A think-tank is calling on the next government to deliver “high quality public investments to crowd in private sector funds” ahead of the UK general election.
Of the G7 group of economies, the UK has had the lowest business investment for three years running, according to analysis by the Institute for Public Policy Research.
But both the Conservative and Labour parties plan to further reduce public investment over the next parliamentary term, the think-tank says, echoing earlier analysis from the Institute for Fiscal Studies.
Public sector net investment is set to decrease to £53.1bn in 2028–29 from £66.6bn in 2024–25, according to the Office for Budget Responsibility’s economic and fiscal outlook, published in March.
The Labour party has pledged an extra £4.7bn a year under its Green Prosperity Plan, although both IPPR and the IFS note that the additional investment would not be enough to offset cuts pencilled in by the current government.
In numbers: Labour’s Green Prosperity Plan
Funding (annual average) | £bn | Policies funded (annual average) | £bn |
Windfall tax on oil and gas giants | 1.2 | Great British Energy | 1.7 |
National Wealth Fund | 1.5 | ||
British Jobs Bonus | 0.3 | ||
Warm Homes Plan | 1.1 | ||
Barnett consequentials | 0.2 | ||
Total | 1.2 | Total including Barnett consequentials | 4.7 |
Borrowing to invest within fiscal rules | 3.5 | ||
Source: Labour manifesto |
As part of its Green Prosperity Plan, and acknowledging that investment in the UK is “too low”, Labour has pledged to establish a national wealth fund of £7.3bn during the next parliament, with a remit to support its growth and clean energy objectives.
So what do investors think of Labour’s investment plans?
“The UK in stock market terms has been overlooked.

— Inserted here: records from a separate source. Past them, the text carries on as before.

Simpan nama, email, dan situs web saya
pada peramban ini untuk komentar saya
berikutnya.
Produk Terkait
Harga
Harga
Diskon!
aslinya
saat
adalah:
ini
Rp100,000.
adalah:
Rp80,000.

The US has outperformed, people are selling locally, and there's worries about UK growth,” says Gervais Williams, head of equities at Premier Miton. “So from that point of view I think it's helpful, at the margin, to bring in some extra investment.
“[Public-private partnerships] are particularly effective when there is less capital coming anyway,” he adds. “So what we've seen is capital particularly being withdrawn from the UK market.

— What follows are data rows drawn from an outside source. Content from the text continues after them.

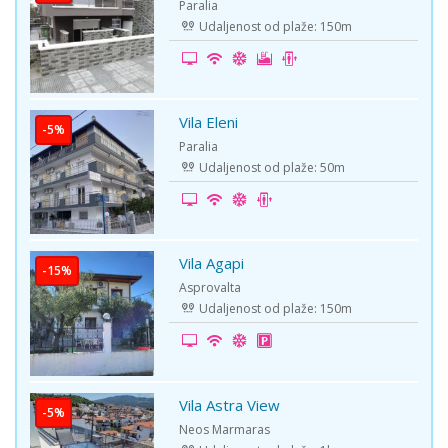
Paralia
Udaljenost od plaže: 150m
Vila Eleni
-5%
Paralia
Udaljenost od plaže: 50m
Vila Agapi
-15%
Asprovalta
Udaljenost od plaže: 150m
Vila Astra View
-5%
Neos Marmaras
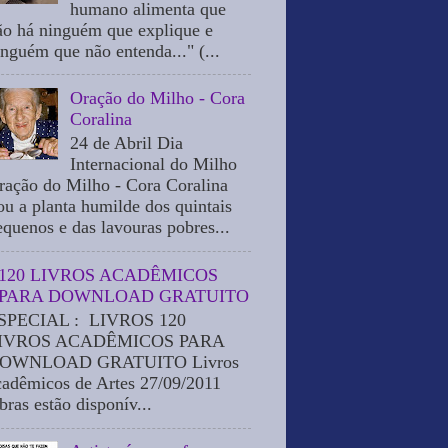
humano alimenta que
ão há ninguém que explique e
inguém que não entenda..." (...
Oração do Milho - Cora
Coralina
24 de Abril Dia
Internacional do Milho
ração do Milho - Cora Coralina
ou a planta humilde dos quintais
equenos e das lavouras pobres...
120 LIVROS ACADÊMICOS
PARA DOWNLOAD GRATUITO
SPECIAL : LIVROS 120
IVROS ACADÊMICOS PARA
OWNLOAD GRATUITO Livros
cadêmicos de Artes 27/09/2011
bras estão disponív...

“At a time when there's capital being withdrawn, to have some step-up in terms of new demand is not just helpful, it's detracting from a negative.”

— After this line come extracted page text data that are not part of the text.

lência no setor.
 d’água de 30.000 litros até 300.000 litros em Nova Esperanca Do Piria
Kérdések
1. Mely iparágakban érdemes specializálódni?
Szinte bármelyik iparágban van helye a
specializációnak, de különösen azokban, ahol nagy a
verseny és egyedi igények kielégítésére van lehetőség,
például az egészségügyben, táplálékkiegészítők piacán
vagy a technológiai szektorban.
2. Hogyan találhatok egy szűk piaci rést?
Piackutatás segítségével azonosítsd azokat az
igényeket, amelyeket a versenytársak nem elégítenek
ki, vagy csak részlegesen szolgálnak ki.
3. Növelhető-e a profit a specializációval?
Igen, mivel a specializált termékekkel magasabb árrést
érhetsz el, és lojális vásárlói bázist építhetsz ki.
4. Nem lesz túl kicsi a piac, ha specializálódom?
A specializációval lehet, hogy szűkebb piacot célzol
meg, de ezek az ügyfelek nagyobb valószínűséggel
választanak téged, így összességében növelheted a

A national wealth fund would also have a target of attracting £3 of private investment for every £1 of public investment, Labour says. Among other things, the party plans to allocate £1bn towards carbon capture and £500mn towards green hydrogen manufacturing.
Sustainable Development Capital chief executive Jonathan Maxwell warns that a national wealth fund should not be a “subsidy bucket”, but instead should be, potentially, a lead investor in areas of the economy where innovation in business and financial structure is needed.
“The successful outcome of that is the private sector will take it from there. Because if it's proven to be financially and commercially satisfiable and attractive, then that's where the capital markets step in, and the business thrives,” he says.
Tom Williams, partner and head of energy and infrastructure at Downing, expresses a similar view.
“If you're investing into something that is of itself currently a sensible, attractive investment for people, which produces an appropriate risk-adjusted return for the kind of capital that is seeking a home, then there is an argument that that capital will find its way to that opportunity anyway,” says Williams.